### DIRECTIONS FOR THIS TASK:
Locate every line below that contains the string "如何考虑目标受众的属性和喜好", matching case exactly, and copy each of those lines.

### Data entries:
*** Block opens ***
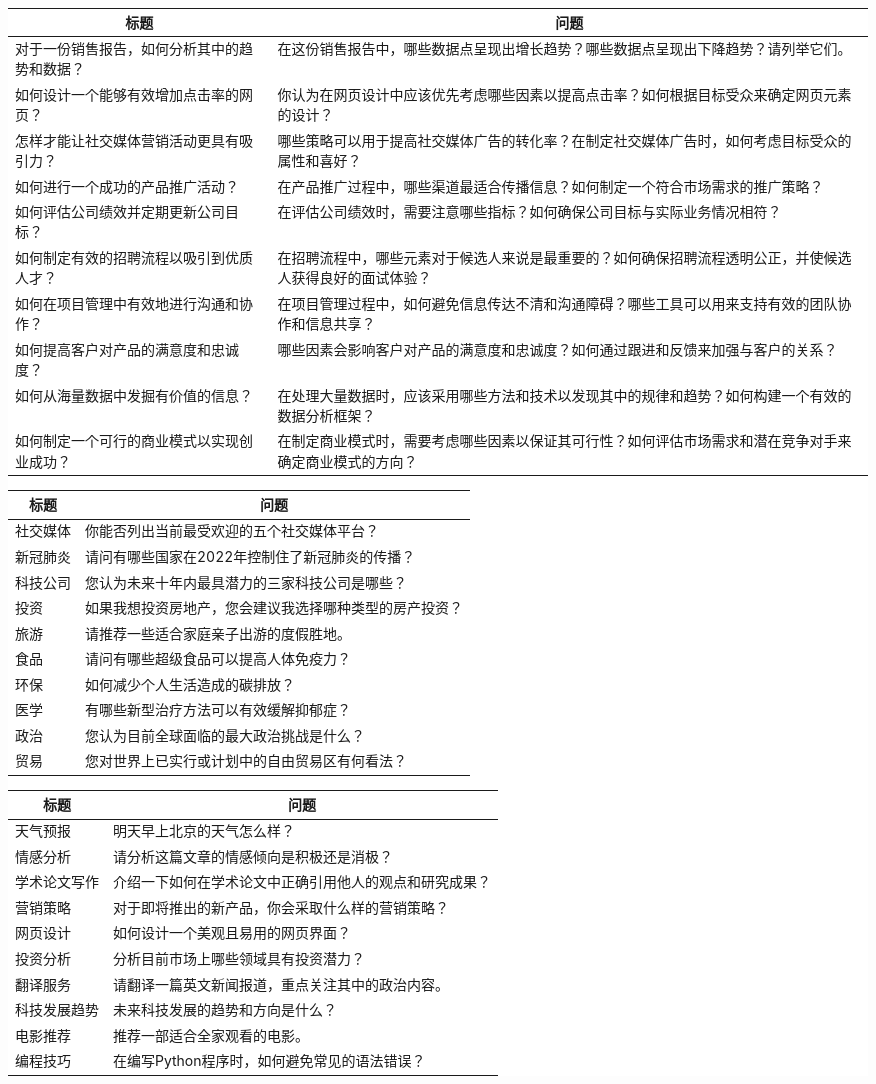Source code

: | 标题 | 问题 |
| --- | --- |
| 对于一份销售报告，如何分析其中的趋势和数据？ | 在这份销售报告中，哪些数据点呈现出增长趋势？哪些数据点呈现出下降趋势？请列举它们。 |
| 如何设计一个能够有效增加点击率的网页？ | 你认为在网页设计中应该优先考虑哪些因素以提高点击率？如何根据目标受众来确定网页元素的设计？ |
| 怎样才能让社交媒体营销活动更具有吸引力？ | 哪些策略可以用于提高社交媒体广告的转化率？在制定社交媒体广告时，如何考虑目标受众的属性和喜好？ |
| 如何进行一个成功的产品推广活动？ | 在产品推广过程中，哪些渠道最适合传播信息？如何制定一个符合市场需求的推广策略？ |
| 如何评估公司绩效并定期更新公司目标？ | 在评估公司绩效时，需要注意哪些指标？如何确保公司目标与实际业务情况相符？ |
| 如何制定有效的招聘流程以吸引到优质人才？ | 在招聘流程中，哪些元素对于候选人来说是最重要的？如何确保招聘流程透明公正，并使候选人获得良好的面试体验？ |
| 如何在项目管理中有效地进行沟通和协作？ | 在项目管理过程中，如何避免信息传达不清和沟通障碍？哪些工具可以用来支持有效的团队协作和信息共享？ |
| 如何提高客户对产品的满意度和忠诚度？ | 哪些因素会影响客户对产品的满意度和忠诚度？如何通过跟进和反馈来加强与客户的关系？ |
| 如何从海量数据中发掘有价值的信息？ | 在处理大量数据时，应该采用哪些方法和技术以发现其中的规律和趋势？如何构建一个有效的数据分析框架？ |
| 如何制定一个可行的商业模式以实现创业成功？ | 在制定商业模式时，需要考虑哪些因素以保证其可行性？如何评估市场需求和潜在竞争对手来确定商业模式的方向？ |

|标题|问题|
|---|---|
|社交媒体|你能否列出当前最受欢迎的五个社交媒体平台？|
|新冠肺炎|请问有哪些国家在2022年控制住了新冠肺炎的传播？|
|科技公司|您认为未来十年内最具潜力的三家科技公司是哪些？|
|投资|如果我想投资房地产，您会建议我选择哪种类型的房产投资？|
|旅游|请推荐一些适合家庭亲子出游的度假胜地。|
|食品|请问有哪些超级食品可以提高人体免疫力？|
|环保|如何减少个人生活造成的碳排放？|
|医学|有哪些新型治疗方法可以有效缓解抑郁症？|
|政治|您认为目前全球面临的最大政治挑战是什么？|
|贸易|您对世界上已实行或计划中的自由贸易区有何看法？|

|标题 | 问题 |
| --- | --- |
| 天气预报 | 明天早上北京的天气怎么样？ |
| 情感分析 | 请分析这篇文章的情感倾向是积极还是消极？ |
| 学术论文写作 | 介绍一下如何在学术论文中正确引用他人的观点和研究成果？ |
| 营销策略 | 对于即将推出的新产品，你会采取什么样的营销策略？ |
| 网页设计 | 如何设计一个美观且易用的网页界面？ |
| 投资分析 | 分析目前市场上哪些领域具有投资潜力？ |
| 翻译服务 | 请翻译一篇英文新闻报道，重点关注其中的政治内容。 |
| 科技发展趋势 | 未来科技发展的趋势和方向是什么？ |
| 电影推荐 | 推荐一部适合全家观看的电影。 |
| 编程技巧 | 在编写Python程序时，如何避免常见的语法错误？ |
*** Block closes ***
### RESPONSE TO THE TASK:
| 怎样才能让社交媒体营销活动更具有吸引力？ | 哪些策略可以用于提高社交媒体广告的转化率？在制定社交媒体广告时，如何考虑目标受众的属性和喜好？ |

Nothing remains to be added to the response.